The sounds from the hallway proved just as frightening as the sight of those flames: screaming women and shrieking men; shouts to get out of the way; pleas to come back and rescue; footsteps pounding over wooden floorboards and—from the sounds of the cries—over fallen bodies. There was a pounding on doors—“Get out! Fire! Get out!”—and Kassandra could think of nothing else than to obey those voices. She got up from her bed and ran to the door, but Ben caught her round the waist and flung her away before her hand reached the latch.

“You can’t go out there!” he shouted, though she could barely hear him over the screaming crowd outside. “Open your window!”

She went to the window and raised it up. The air outside was crisp and cold, and she took in great gulps of it. She knew she should cry out for help, but nothing would come out of the tightness of her throat.

Ben pushed her aside, leaned out over the edge, and called to the street below, “Oy! We’ve got fire here!
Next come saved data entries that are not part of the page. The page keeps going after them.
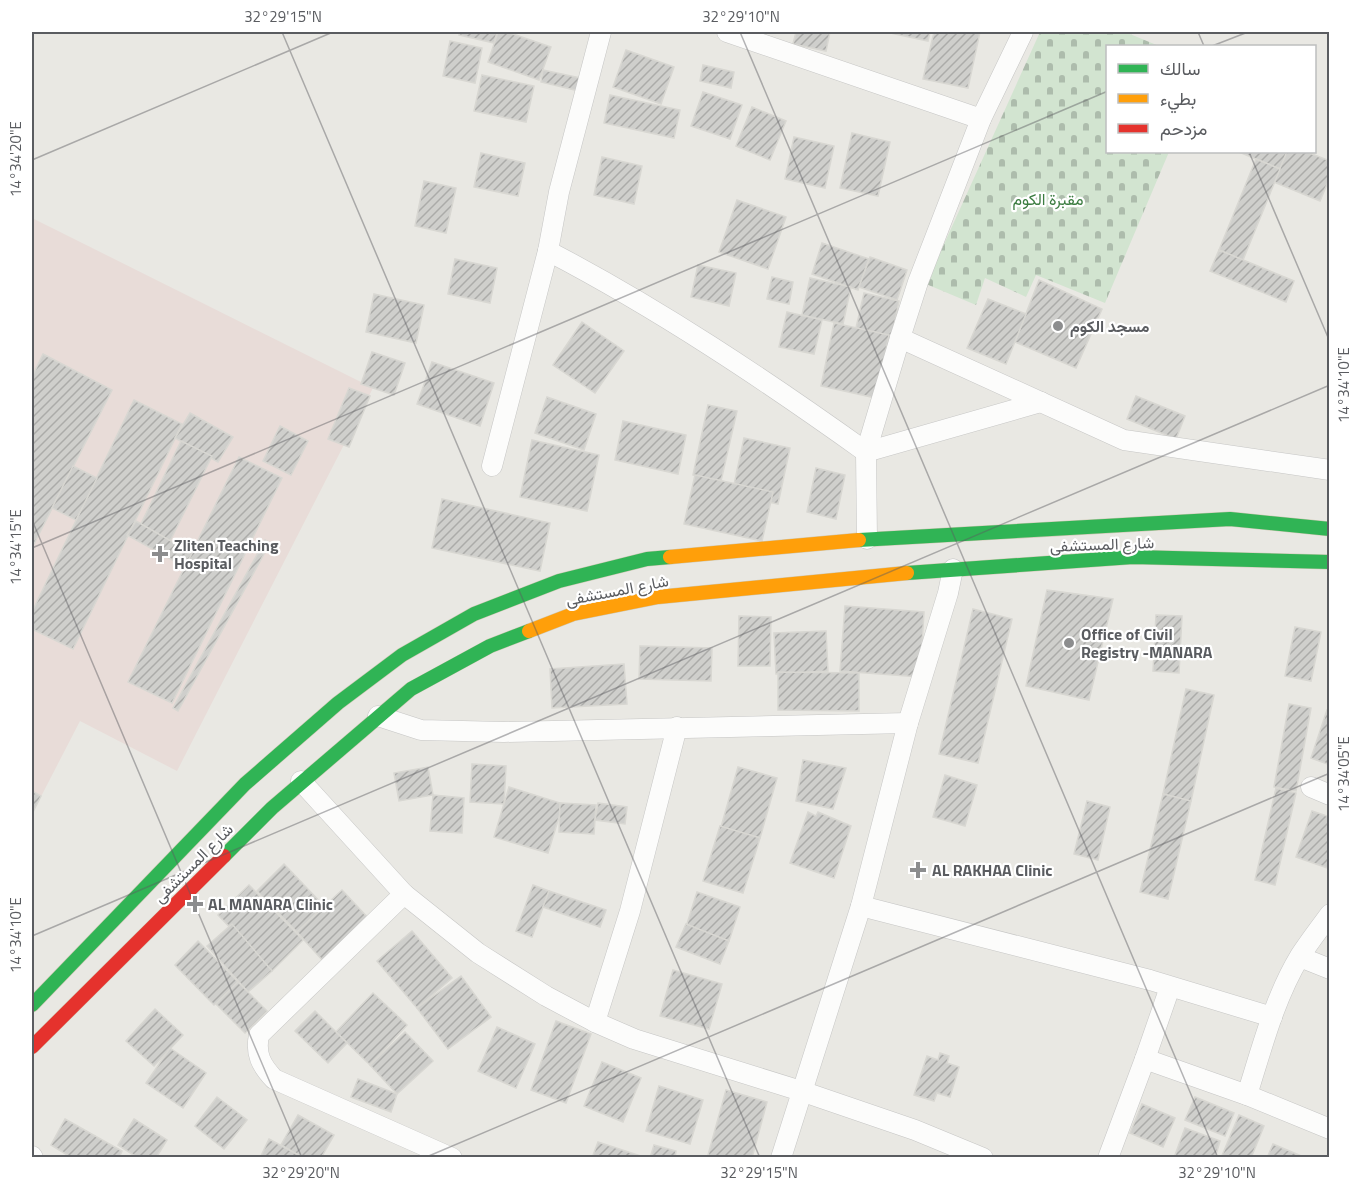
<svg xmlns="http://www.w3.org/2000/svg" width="1361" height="1189" viewBox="0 0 1361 1189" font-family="'Titillium Web',Vazirmatn,sans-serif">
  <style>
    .medical { fill: #e8dcd8 }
    .cemetery { fill: url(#cemetery-stones) }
    .building { fill: url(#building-hatch); stroke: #d8d7d2; stroke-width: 1.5 }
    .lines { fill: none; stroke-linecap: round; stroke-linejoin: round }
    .street-casing { stroke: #c6c6c5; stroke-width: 21 }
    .fast-casing { stroke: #cfc8b3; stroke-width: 15 }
    .slow-casing { stroke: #cfc8b3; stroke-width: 15 }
    .jam-casing { stroke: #cfc8b3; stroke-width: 15 }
    .street { stroke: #fcfcfb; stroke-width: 20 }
    .fast { stroke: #30b455; stroke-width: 14 }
    .slow { stroke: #ff9f0a; stroke-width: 14 }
    .jam { stroke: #e5322d; stroke-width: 14 }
    .ticks { fill: none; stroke: #5a5c60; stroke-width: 1.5; stroke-opacity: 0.45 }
    .poi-dot { fill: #8c8d8e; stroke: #fff; stroke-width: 2 }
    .labels { text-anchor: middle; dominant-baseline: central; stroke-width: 4.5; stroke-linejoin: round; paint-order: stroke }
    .park-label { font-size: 16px; fill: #3c7d41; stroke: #fff }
    .poi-label { font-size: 16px; font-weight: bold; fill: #5a5c60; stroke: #fff; text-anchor: start }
    .street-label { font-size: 16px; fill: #5a5c60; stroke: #fff }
    .neatline { fill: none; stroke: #5a5c60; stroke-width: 2 }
    .ticks-label { font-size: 15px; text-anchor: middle; fill: #5a5c60 }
  </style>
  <defs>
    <pattern id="cemetery-stones" width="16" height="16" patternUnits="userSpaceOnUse" patternTransform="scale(1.5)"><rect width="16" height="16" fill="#d2e4d0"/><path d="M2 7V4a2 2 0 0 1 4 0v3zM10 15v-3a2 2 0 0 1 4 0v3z" fill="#adbcac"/></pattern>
    <pattern id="building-hatch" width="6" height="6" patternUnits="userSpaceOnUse" patternTransform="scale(1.5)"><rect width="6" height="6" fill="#cfcfcc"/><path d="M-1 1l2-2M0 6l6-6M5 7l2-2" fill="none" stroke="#ababa9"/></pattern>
  </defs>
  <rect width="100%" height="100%" fill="#e9e8e3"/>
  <path class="medical" d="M32,218L373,388L177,771L80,721L32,814Z"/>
  <path class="cemetery" d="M1040,32H1125L1159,46H1108V152H1169L1105,303L1036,275L1026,297L985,278L976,305L926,284Z"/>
  <g class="building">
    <path d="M460,32H497L494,43L459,35Z"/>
    <path d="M498,32H507L551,47L539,80L488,62Z"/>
    <path d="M796,32H830L826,51L793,44Z"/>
    <path d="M890,32H930L928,41L890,33Z"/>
    <path d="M934,32H980L968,88L923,79Z"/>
    <path d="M450,41L482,48L475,83L443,76Z"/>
    <path d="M626,50L674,67L661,104L613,87Z"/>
    <path d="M703,65L734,72L731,88L700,81Z"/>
    <path d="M543,70L581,78L579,91L541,82Z"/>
    <path d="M482,75L534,86L526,122L474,111Z"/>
    <path d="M703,92L742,105L730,139L691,126Z"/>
    <path d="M610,95L680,110L674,138L604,123Z"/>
    <path d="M752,107L786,121L770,160L736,146Z"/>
    <path d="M852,133L890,142L878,196L840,188Z"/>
    <path d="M794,137L834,146L825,188L785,179Z"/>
    <path d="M1239,152H1287L1280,169Z"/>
    <path d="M1287,152H1307L1330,161V177L1320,201L1274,182Z"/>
    <path d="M481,153L525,163L518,196L474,187Z"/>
    <path d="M602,157L642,166L634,204L594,195Z"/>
    <path d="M1256,159L1280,169L1243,260L1219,250Z"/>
    <path d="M424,181L456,188L446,233L415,226Z"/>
    <path d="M737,200L786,217L768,269L719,252Z"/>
    <path d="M822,243L869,259L858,290L812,274Z"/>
    <path d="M1219,250L1294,281L1286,302L1210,271Z"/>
    <path d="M870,257L907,270L897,300L859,287Z"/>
    <path d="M455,259L497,268L490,303L448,294Z"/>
    <path d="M698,265L736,273L729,306L691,297Z"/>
    <path d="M772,277L793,282L789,304L767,299Z"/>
    <path d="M810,278L851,287L843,324L802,315Z"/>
    <path d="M1039,280L1102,309L1076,368L1015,342Z"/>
    <path d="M864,293L899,301L892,336L856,328Z"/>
    <path d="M374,294L424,305L416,343L366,332Z"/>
    <path d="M988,299L1026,314L1006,364L967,348Z"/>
    <path d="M787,312L822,320L814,354L779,347Z"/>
    <path d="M582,322L624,351L595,393L553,365Z"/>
    <path d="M834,323L889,335L876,398L821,386Z"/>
    <path d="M372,352L405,363L394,395L361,384Z"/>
    <path d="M43,354L112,390L32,548V377Z"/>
    <path d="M432,362L494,383L480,426L417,404Z"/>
    <path d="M349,388L370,396L349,447L328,439Z"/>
    <path d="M1136,396L1185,416L1176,439L1127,419Z"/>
    <path d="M547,397L596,414L584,450L535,433Z"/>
    <path d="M134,400L182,424L73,649L32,629V612Z"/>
    <path d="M708,405L737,411L721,481L693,475Z"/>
    <path d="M190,413L233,437L218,462L175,438Z"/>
    <path d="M623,421L686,435L678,474L615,460Z"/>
    <path d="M280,426L308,441L291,475L263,461Z"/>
    <path d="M744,438L790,448L778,504L732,494Z"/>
    <path d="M532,440L599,455L587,511L520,497Z"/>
    <path d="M181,441L212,456L170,541L140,526Z"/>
    <path d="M239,457L282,478L172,703L128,682Z"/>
    <path d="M73,466L97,478L76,520L52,508Z"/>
    <path d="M816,468L845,475L836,519L807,512Z"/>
    <path d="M695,475L773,492L762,541L684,524Z"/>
    <path d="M442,499L550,523L540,571L432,548Z"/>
    <path d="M136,521L192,553L185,567L127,535Z"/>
    <path d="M265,540L270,543L178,711L173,708Z"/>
    <path d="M1047,590L1113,599L1089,700L1026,686Z"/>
    <path d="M845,606L924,612L920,677L840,671Z"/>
    <path d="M973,609L1012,619L978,763L939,754Z"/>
    <path d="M1156,615L1182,616L1179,673L1153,671Z"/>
    <path d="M739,616L771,617L770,666H738Z"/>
    <path d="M1295,627L1321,632L1311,681L1285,676Z"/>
    <path d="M826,631L828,671L776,674L774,633Z"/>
    <path d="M640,646L712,648L711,681L639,679Z"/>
    <path d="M624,664L627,704L552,708L550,669Z"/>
    <path d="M778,672L859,673V711L778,710Z"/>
    <path d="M1186,689L1214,695L1191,801L1163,794Z"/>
    <path d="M1289,704L1311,708L1296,791L1274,787Z"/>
    <path d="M1327,710L1330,711V765L1311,758Z"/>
    <path d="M803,760L846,768L833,809L796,801Z"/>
    <path d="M472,764L506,766L504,804L470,802Z"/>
    <path d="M428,767L433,795L399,801L394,773Z"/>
    <path d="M738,767L777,778L760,838L721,827Z"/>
    <path d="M945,775L977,785L965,826L933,817Z"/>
    <path d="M509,787L563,804L548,853L494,837Z"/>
    <path d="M1276,788L1296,793L1275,885L1255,880Z"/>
    <path d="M32,791L41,796L32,814Z"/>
    <path d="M1163,794L1191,801L1168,899L1140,892Z"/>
    <path d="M433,795L464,798L462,833L430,831Z"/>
    <path d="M1087,801L1110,807L1098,860L1074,854Z"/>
    <path d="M560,803L596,805L594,834L559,832Z"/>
    <path d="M598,803L627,807L625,824L595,820Z"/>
    <path d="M1312,811L1330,817V869L1296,857Z"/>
    <path d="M808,812L816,816L818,812L851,826L834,878L790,863Z"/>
    <path d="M720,826L760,838L743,893L703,881Z"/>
    <path d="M284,864L324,906L297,932L257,891Z"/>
    <path d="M249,885L303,940L272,971L218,915Z"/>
    <path d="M533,885L549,891L532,937L516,931Z"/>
    <path d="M342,890L370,920L324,962L297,932Z"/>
    <path d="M549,891L606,910L600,927L543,907Z"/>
    <path d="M697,892L740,907L729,941L686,927Z"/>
    <path d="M232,924L272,971L248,992L207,946Z"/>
    <path d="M686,924L729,941L720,964L676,947Z"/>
    <path d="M412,931L452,978L417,1008L377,961Z"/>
    <path d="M198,941L238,982L214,1005L175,965Z"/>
    <path d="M673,970L722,984L709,1029L660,1016Z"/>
    <path d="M461,976L491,1017L448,1049L417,1008Z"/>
    <path d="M238,982L267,1011L245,1033L216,1004Z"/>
    <path d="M373,993L407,1025L370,1065L336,1032Z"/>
    <path d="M155,1009L183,1035L154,1066L126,1041Z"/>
    <path d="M315,1011L347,1043L328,1063L295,1031Z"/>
    <path d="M556,1021L591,1034L566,1103L531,1090Z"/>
    <path d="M497,1027L535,1044L516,1088L478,1071Z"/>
    <path d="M405,1032L433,1061L397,1094L370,1065Z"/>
    <path d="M170,1048L206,1073L183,1108L146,1083Z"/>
    <path d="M940,1053L949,1056L947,1063L959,1067L950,1097L937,1093L934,1101L914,1095L927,1056L938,1060Z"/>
    <path d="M602,1062L641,1078L623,1122L584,1106Z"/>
    <path d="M358,1079L397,1094L391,1112L351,1097Z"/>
    <path d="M659,1086L703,1100L690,1144L646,1131Z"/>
    <path d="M726,1090L767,1102L752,1158H717L708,1155Z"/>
    <path d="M217,1097L247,1120L224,1149L195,1126Z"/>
    <path d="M1195,1097L1234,1113L1225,1136L1185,1120Z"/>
    <path d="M1142,1104L1175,1118L1163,1147L1130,1133Z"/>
    <path d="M298,1115L334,1135L321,1158H303L281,1145Z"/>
    <path d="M1239,1115L1264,1126L1251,1158H1221Z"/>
    <path d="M65,1119L122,1151L119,1158H72L51,1145Z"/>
    <path d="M134,1119L167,1140L156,1158H138L118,1145Z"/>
    <path d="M1185,1128L1220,1141L1215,1158H1183L1175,1155Z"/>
    <path d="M269,1139L304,1158H260Z"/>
    <path d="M598,1142L644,1157L643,1158H592Z"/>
    <path d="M1273,1144L1306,1158H1267Z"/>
    <path d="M654,1145L676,1151L675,1158H650Z"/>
  </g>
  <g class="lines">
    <g class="street-casing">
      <g id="street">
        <path d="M727,32L981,119"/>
        <path d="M548,251C659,309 764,379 866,452L1041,402"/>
        <path d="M900,338L1124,440L1330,470"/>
        <path d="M492,466L548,251L559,192L601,32"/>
        <path d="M867,539L866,452L900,338L918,282L981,119L1023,32"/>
        <path d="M378,716L421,730L504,732L908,723"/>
        <path d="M301,781L404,894L478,953L546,996L595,1022L634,1039L801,1091L915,1130L983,1158"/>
        <path d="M1311,787L1330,795"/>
        <path d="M404,894L259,1035C255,1054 261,1065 274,1079L452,1158"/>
        <path d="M861,906L1150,980L1272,1017"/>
        <path d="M1300,957L1330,969"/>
        <path d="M595,1022L630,911L677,727"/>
        <path d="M1145,1059L1247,1095L1330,1129"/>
        <path d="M1247,1095C1262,1048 1274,999 1300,956C1309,942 1320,928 1330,914"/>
        <path d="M32,1156L33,1158"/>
        <path d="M781,1158L861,906L908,723L948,593L953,569"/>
        <path d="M1108,1158L1145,1059L1170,987"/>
      </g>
    </g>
    <g class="fast-casing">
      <g id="fast">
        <path d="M859,540L1230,519L1330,529"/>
        <path d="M907,573L1133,557L1330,562"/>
        <path d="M224,856L272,808L411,689L490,646L529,631"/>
        <path d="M32,1005L245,784L338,703L402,655L474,614L559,581L647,559L670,557"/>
      </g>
    </g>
    <g class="slow-casing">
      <g id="slow">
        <path d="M670,557L859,540"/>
        <path d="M529,631L573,614L658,597L907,573"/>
      </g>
    </g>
    <g class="jam-casing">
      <path id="jam" d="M32,1047L224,856"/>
    </g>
    <use href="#street" class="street"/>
    <use href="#fast" class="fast"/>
    <use href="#slow" class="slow"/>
    <use href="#jam" class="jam"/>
  </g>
  <path class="ticks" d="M282,32L760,1158M740,32L1218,1158M1198,32L1204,46M1212,46L1248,32M1249,152L1330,342M32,160L333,32M32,520L302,1158M32,548L1108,91M32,936L1330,385M424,1158L1330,773"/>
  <g class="poi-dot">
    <circle cx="1058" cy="326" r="6"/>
    <path d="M157 545h6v6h6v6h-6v6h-6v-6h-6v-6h6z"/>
    <circle cx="1069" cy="643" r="6"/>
    <path d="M915 861h6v6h6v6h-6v6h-6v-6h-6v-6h6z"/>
    <path d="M192 895h6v6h6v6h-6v6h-6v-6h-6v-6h6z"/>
  </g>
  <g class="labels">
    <g class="park-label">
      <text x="1048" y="199">مقبرة الكوم</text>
    </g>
    <g class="poi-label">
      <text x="1070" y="326">مسجد الكوم</text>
      <text x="174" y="545">Zliten Teaching<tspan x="174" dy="18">Hospital</tspan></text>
      <text x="1081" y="634">Office of Civil<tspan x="1081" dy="18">Registry -MANARA</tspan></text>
      <text x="932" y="870">AL RAKHAA Clinic</text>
      <text x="208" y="904">AL MANARA Clinic</text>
    </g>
    <g class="street-label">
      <text transform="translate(1102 544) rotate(-2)">شارع المستشفى</text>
      <text transform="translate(617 590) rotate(-11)">شارع المستشفى</text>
      <text transform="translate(193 863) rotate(-45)">شارع المستشفى</text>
    </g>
  </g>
  <rect width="1361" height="1189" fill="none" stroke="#ffffff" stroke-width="66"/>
  <rect x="1106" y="45" width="210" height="108" fill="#ffffff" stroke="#bdbebf" stroke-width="1.5"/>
  <rect x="1118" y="64" width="30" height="9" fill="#30b455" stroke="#bdbebf" stroke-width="1.5"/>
  <text x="1160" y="75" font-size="18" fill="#5a5c60">سالك</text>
  <rect x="1118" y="94" width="30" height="9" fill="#ff9f0a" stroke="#bdbebf" stroke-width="1.5"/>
  <text x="1160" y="105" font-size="18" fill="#5a5c60">بطيء</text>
  <rect x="1118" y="124" width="30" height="9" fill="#e5322d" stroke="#bdbebf" stroke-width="1.5"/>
  <text x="1160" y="135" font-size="18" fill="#5a5c60">مزدحم</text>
  <rect x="33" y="33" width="1295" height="1123" class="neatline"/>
  <g class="ticks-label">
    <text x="283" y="22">32°29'15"N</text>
    <text x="741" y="22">32°29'10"N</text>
    <text transform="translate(16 159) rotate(-90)" y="5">14°34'20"E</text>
    <text transform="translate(1344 385) rotate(-90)" y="5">14°34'10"E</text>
    <text transform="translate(16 547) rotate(-90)" y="5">14°34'15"E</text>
    <text transform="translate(1344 774) rotate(-90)" y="5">14°34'05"E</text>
    <text transform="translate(16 935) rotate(-90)" y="5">14°34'10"E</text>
    <text x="301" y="1178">32°29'20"N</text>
    <text x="759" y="1178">32°29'15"N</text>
    <text x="1217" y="1178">32°29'10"N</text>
  </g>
</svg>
Send for a truck!” He managed to deliver this directive while putting on his shoes, balancing on one foot at a time.

Kassandra stood numbly in the center of the room watching the smoke creep in through the crack above the door.

I am going to die.

It was just a matter of time before the smoke would be followed by flames, eating a path across her wall, jumping to her bed, making it a blazing testament to the sin committed there. She shouldn’t be here. She should never have been here.

I am going to die here. I am going to die tonight.

She felt the smoke lodge in the back of her throat. The fire didn’t seem as dangerous now, not nearly as dangerous as this solid suffocation

I am going to die.

She was brought to her senses by a stinging slap across her face.

“Get down!” Ben was screaming, only inches away. He put his hands on her shoulders and pushed her to her knees. “Stay there.”

He grabbed the towel she’d been washing up with earlier and tore it in two, placing one scrap of it over her mouth and nose and the other over his own. She felt a bit of relief from the choking smoke, but her eyes still stung. A solid band of orange lined the space under her door, and the fire roared on the other side. She was never going to get out of this room. She had landed herself in hell, and God was watching her burn.

“You have to get out of here.” He had taken one of the thin blankets off her bed and was plunging it into the water in her washbasin.

“I am never getting out of here,” she said, feeling her words trapped inside the cloth she held to her mouth.

“Come on.” He crouched down to grab her arm and help her to her feet, but Kassandra wrenched herself out of his grip, shaking her head violently.

“I will die out there!” she screamed, taking the cloth away from her mouth.

“Don’t be silly.” He moved her hand to cover her mouth again. “The window. C’mon.”

He dragged her to her feet and hauled her over to the open window. The street below teemed with activity—people poured from the tavern, shoving each other aside, knocking one another down and scrambling over the sprawled bodies. Faces appeared in the doorways and windows of neighboring buildings, casting worried glances towards the roofs lest the flames leap from Ben’s building to their own. Children ran around in manic glee. Nothing was quite so exciting as a fire—the breaking glass, the clanging bells, the chance to go in for treasure once the smoke was cleared.